Del Norte County Jail Roster Lookup, CA, Inmate Search (2024)

What is Bail?

Bail is what the arrested in Del Norte County must pay or do to stay out of jail until the first court appearance.

The agreement to bail acts as a promise that the arrested will return to court for court dates and trial. Bail usually refers to a dollar amount, but bail can also mean something that has to be done, or a condition such as reporting to an officer of the court, a curfew, restraining orders or attending a treatment program.

Bail is usually a significant enough amount of money and/or condition that the person will be negatively impacted and has incentive to return to court and not flee. A flight risk usually means that the person would flee the area, and not necessary that they are going to take an airplane.

If a judge in Del Norte County feels that the arrested will return to court for further proceedings, the arrested could be released under a conditional release without needing to pay bail money. This is called Released on Own Recognizance, or ROR.

Conditions for ROR might be to obey all court orders and laws, maintain contact with the lawyer, report changes in residence or have no contact with the victim. Family support will show the court that there are people who will make sure that the defendant makes it to court.

If the judge or bail schedule determines that the defendant would be a danger to the public if they were released, bail can be denied, and the person will be detained in the Del Norte County Jail until the case is resolved or goes to trial.

In California, bail can be denied under the following circ*mstances:

Capital crimes as with murder, acts of violence or threats to another when the evidence given supports the likelihood that the arrested committed the crime or will act upon the threats. Bail can also be denied if terms of parole, mandatory supervision, post-release orders or felony parole are violated.

What is the difference between Bail and Bond?

Bail and bond are used interchangeably to mean the same thing but technically, they are different.
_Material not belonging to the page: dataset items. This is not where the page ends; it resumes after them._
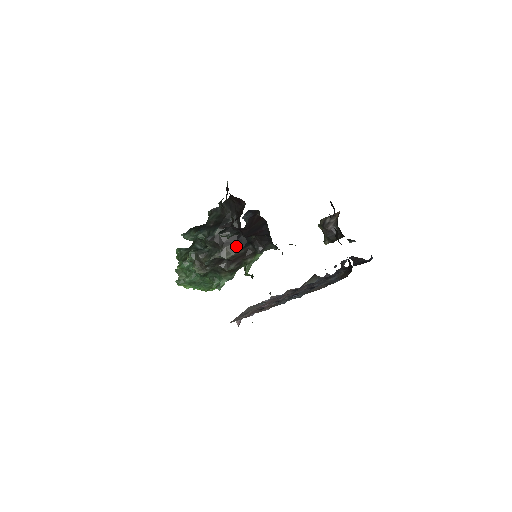
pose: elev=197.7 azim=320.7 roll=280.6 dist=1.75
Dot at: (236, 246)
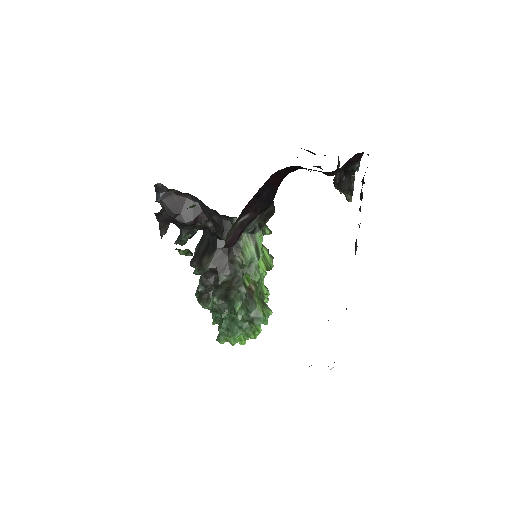
Dot at: (211, 251)
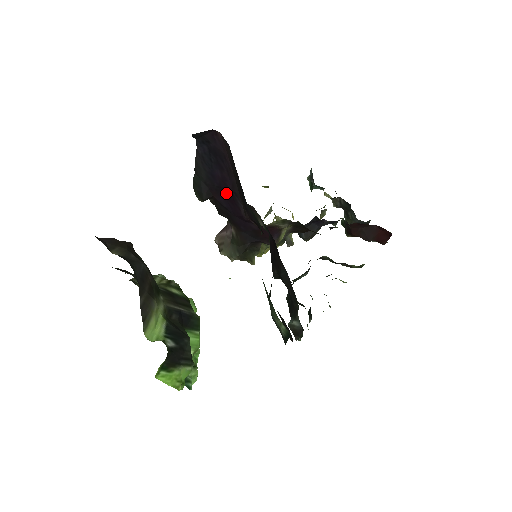
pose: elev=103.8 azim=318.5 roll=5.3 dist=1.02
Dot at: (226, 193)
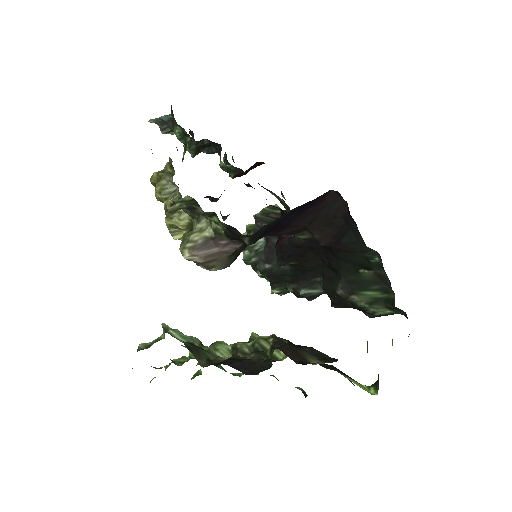
Dot at: (279, 227)
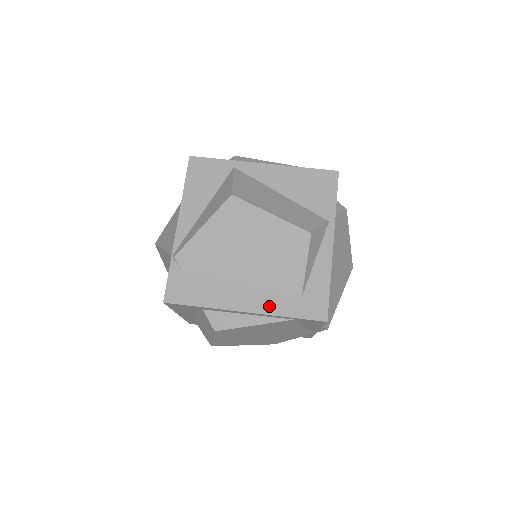
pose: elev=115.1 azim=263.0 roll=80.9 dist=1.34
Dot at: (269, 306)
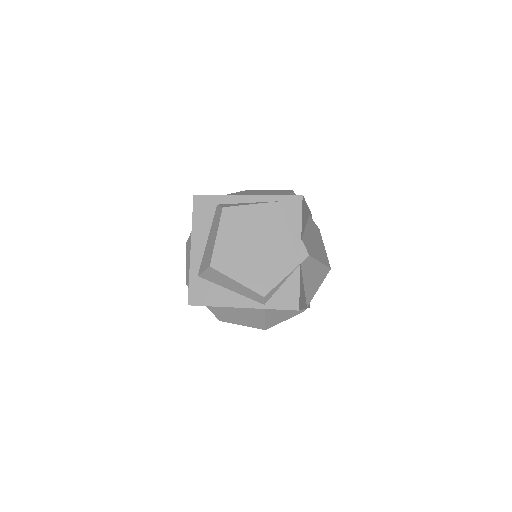
Dot at: occluded
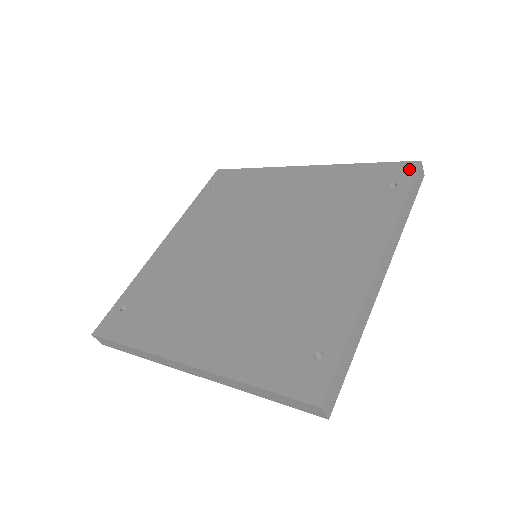
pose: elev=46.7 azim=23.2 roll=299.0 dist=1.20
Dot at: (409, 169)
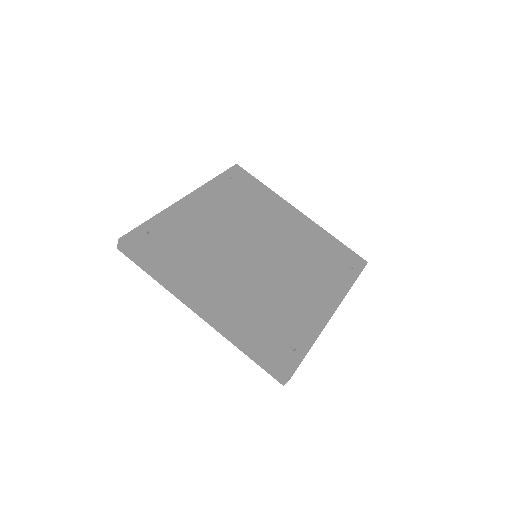
Dot at: (361, 263)
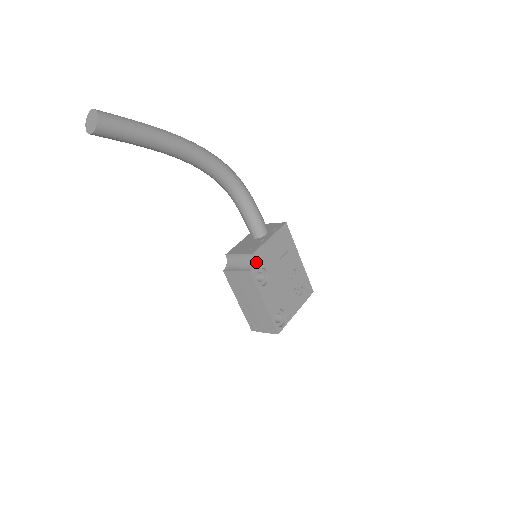
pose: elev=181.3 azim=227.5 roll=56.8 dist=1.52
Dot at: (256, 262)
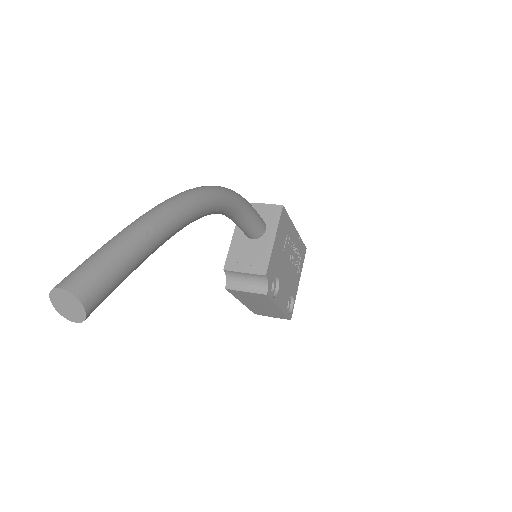
Dot at: (269, 279)
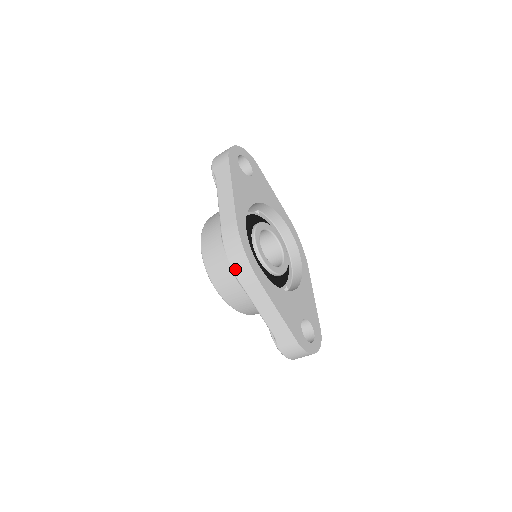
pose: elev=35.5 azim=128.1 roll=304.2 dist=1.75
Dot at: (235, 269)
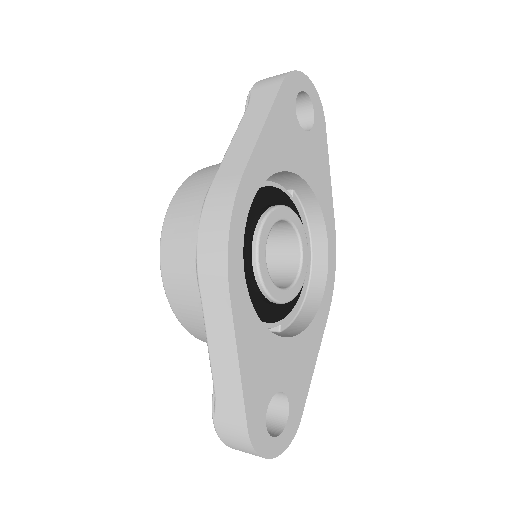
Dot at: (201, 255)
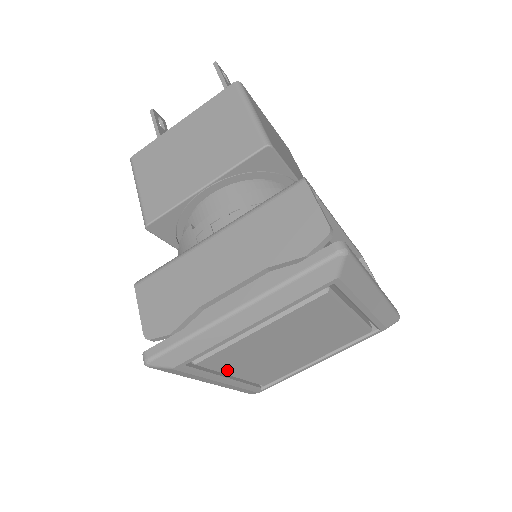
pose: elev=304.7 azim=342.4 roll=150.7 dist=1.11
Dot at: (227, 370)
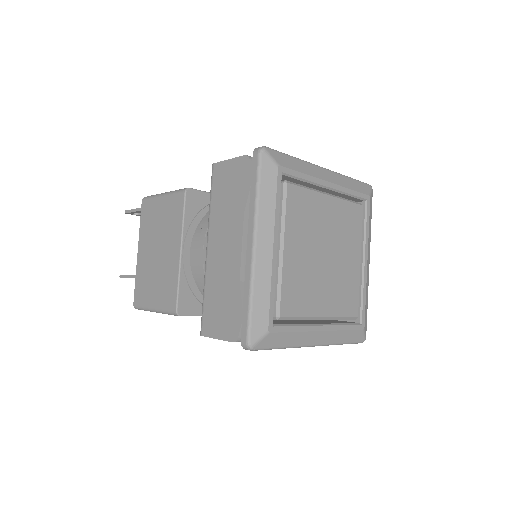
Dot at: (309, 312)
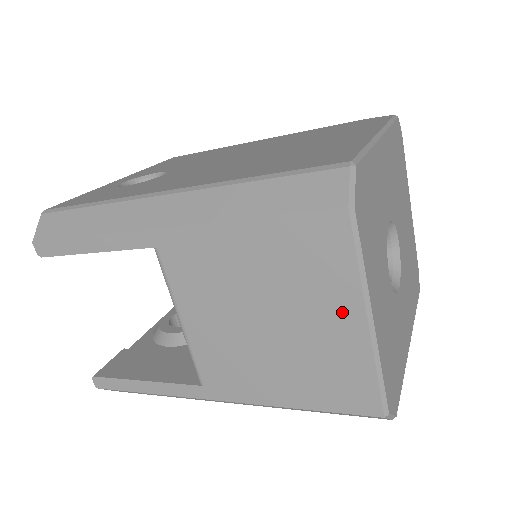
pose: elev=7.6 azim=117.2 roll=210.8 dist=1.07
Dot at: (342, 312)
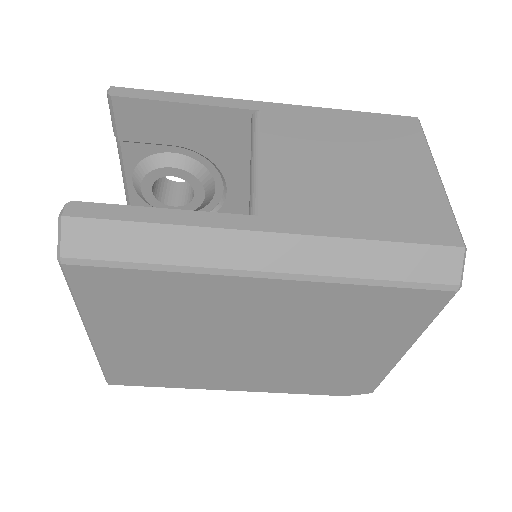
Dot at: (418, 166)
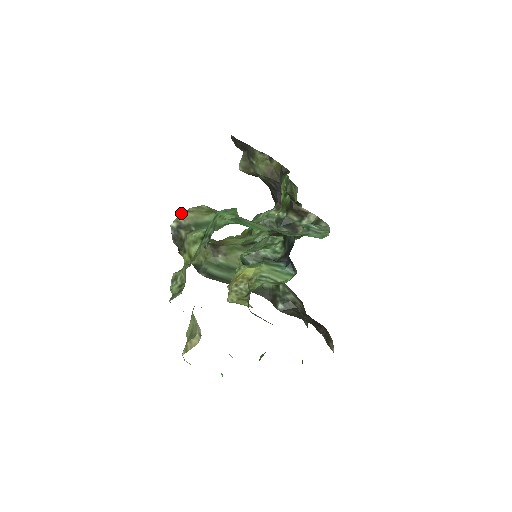
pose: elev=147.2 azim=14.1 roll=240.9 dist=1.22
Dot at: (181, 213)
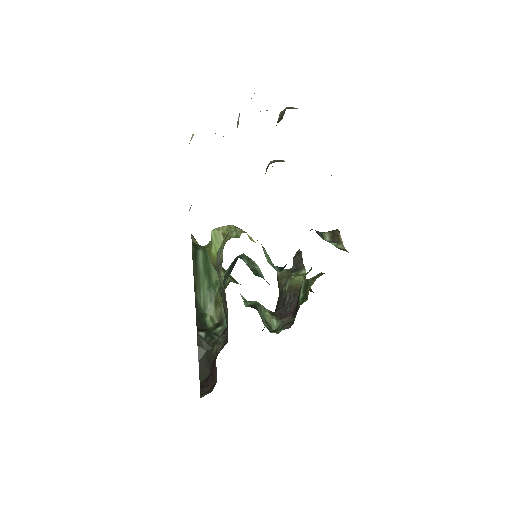
Dot at: occluded
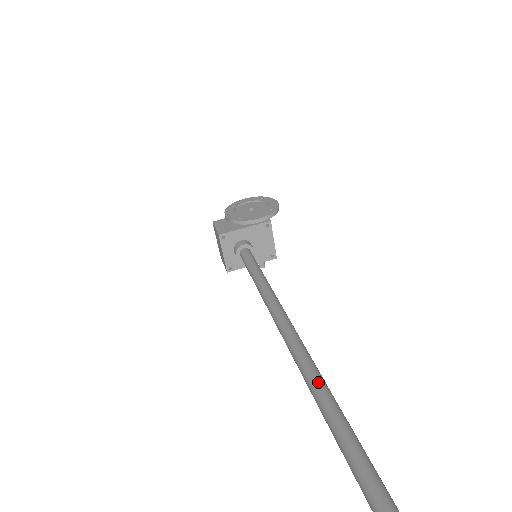
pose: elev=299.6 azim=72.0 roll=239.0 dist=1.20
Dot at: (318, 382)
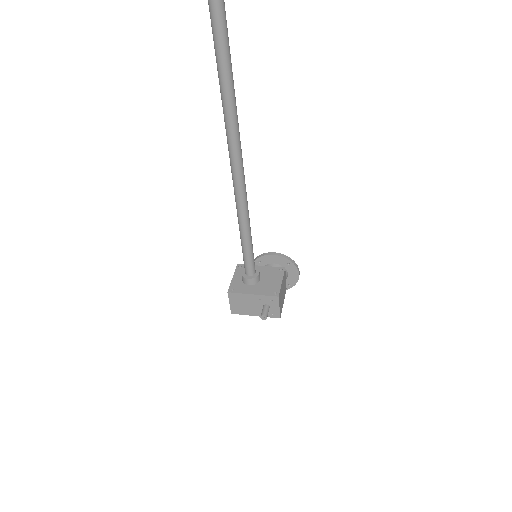
Dot at: occluded
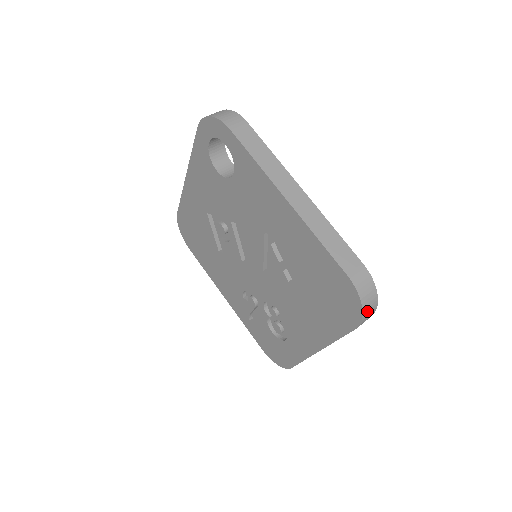
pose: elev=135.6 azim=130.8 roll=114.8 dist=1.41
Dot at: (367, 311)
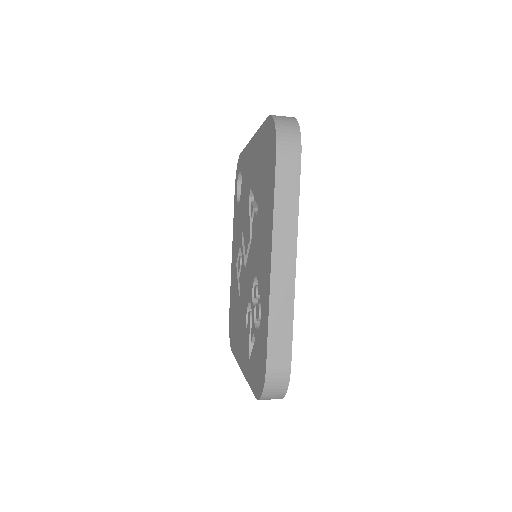
Dot at: (283, 129)
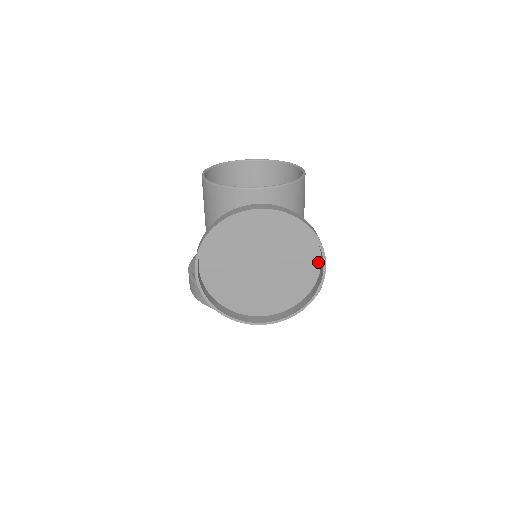
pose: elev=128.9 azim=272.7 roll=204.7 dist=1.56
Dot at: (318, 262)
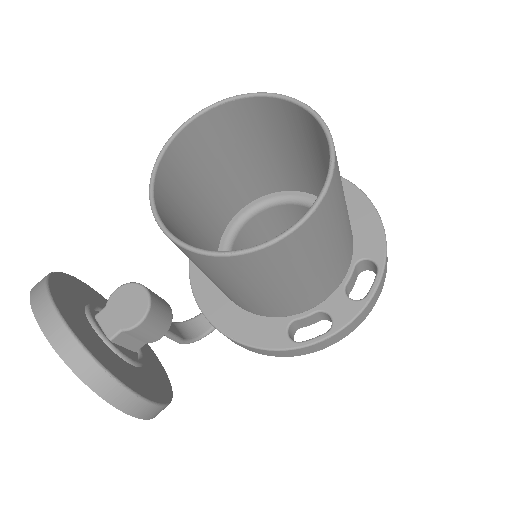
Dot at: occluded
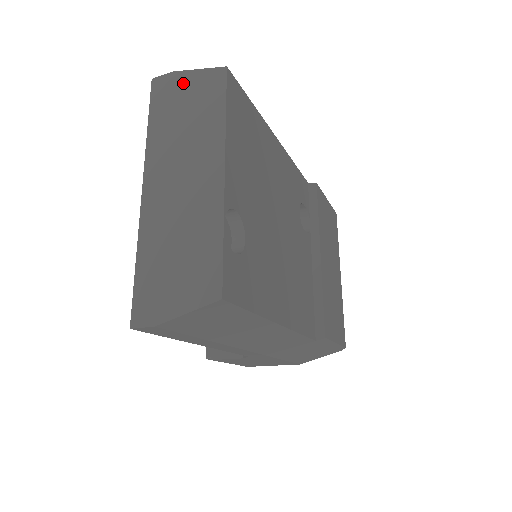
The bail is the amount to be paid and a bond is a signed document promising payment of the bail amount with certain conditions.

Think of a bond as a loan to pay for the bail.

The bond payment is always written to the court in your municipality, Del Norte County or district directly and does not go through the defendant. Chances of obtaining a bond from a bond company or clerk of court are better if family is involved.

The thought of being in jail can cause the arrested to panic and try to secure a bond immediately.

DO NOT panic and take the time to understand all the options.

More courts are now trying to work with defendants to make bail work and might provide non-monetary options or even reduce the bail.

Payments to a bond company are not refundable. It is a long process to get back property title or money that was given to the clerk of court or bondsperson to secure the bond. This could put your loved ones into a difficult financial situation.

Another reason not to unnecessarily rush into securing a bond is that if the court notes that you came up with the money to pay a bond company, they may assume you have resources to pay a defense attorney and decline public defense.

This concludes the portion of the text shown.